(Saved entries)
● ● ●
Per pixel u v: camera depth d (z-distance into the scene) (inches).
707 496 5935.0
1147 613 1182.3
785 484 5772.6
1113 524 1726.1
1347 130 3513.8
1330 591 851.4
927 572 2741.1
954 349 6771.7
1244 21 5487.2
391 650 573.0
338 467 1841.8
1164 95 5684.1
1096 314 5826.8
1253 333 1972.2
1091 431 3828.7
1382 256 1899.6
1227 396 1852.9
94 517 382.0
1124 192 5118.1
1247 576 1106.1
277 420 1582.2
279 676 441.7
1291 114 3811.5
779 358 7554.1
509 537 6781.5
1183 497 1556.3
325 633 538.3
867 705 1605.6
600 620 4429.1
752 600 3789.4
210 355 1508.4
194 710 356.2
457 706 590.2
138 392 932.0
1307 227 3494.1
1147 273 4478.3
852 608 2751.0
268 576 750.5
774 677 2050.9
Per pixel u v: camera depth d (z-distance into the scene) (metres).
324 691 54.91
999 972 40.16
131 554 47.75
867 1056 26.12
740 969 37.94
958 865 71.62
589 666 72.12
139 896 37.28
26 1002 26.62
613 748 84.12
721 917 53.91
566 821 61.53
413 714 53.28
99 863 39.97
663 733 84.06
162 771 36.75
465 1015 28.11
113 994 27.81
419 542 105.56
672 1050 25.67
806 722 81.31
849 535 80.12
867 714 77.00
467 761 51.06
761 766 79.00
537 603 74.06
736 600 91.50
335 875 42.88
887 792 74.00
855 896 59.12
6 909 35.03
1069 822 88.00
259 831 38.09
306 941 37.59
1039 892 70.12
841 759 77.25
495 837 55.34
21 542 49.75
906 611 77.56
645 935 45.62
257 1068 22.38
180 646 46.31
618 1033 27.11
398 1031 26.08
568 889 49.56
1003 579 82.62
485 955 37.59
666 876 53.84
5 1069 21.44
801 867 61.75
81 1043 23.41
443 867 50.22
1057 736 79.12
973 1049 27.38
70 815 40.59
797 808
● ● ●
(Problem description): Of all the entries above, output exactly the lines between the one holding "1113 524 1726.1" and the one holding "279 676 441.7", inclusive.

(Output for this task):
1113 524 1726.1
1347 130 3513.8
1330 591 851.4
927 572 2741.1
954 349 6771.7
1244 21 5487.2
391 650 573.0
338 467 1841.8
1164 95 5684.1
1096 314 5826.8
1253 333 1972.2
1091 431 3828.7
1382 256 1899.6
1227 396 1852.9
94 517 382.0
1124 192 5118.1
1247 576 1106.1
277 420 1582.2
279 676 441.7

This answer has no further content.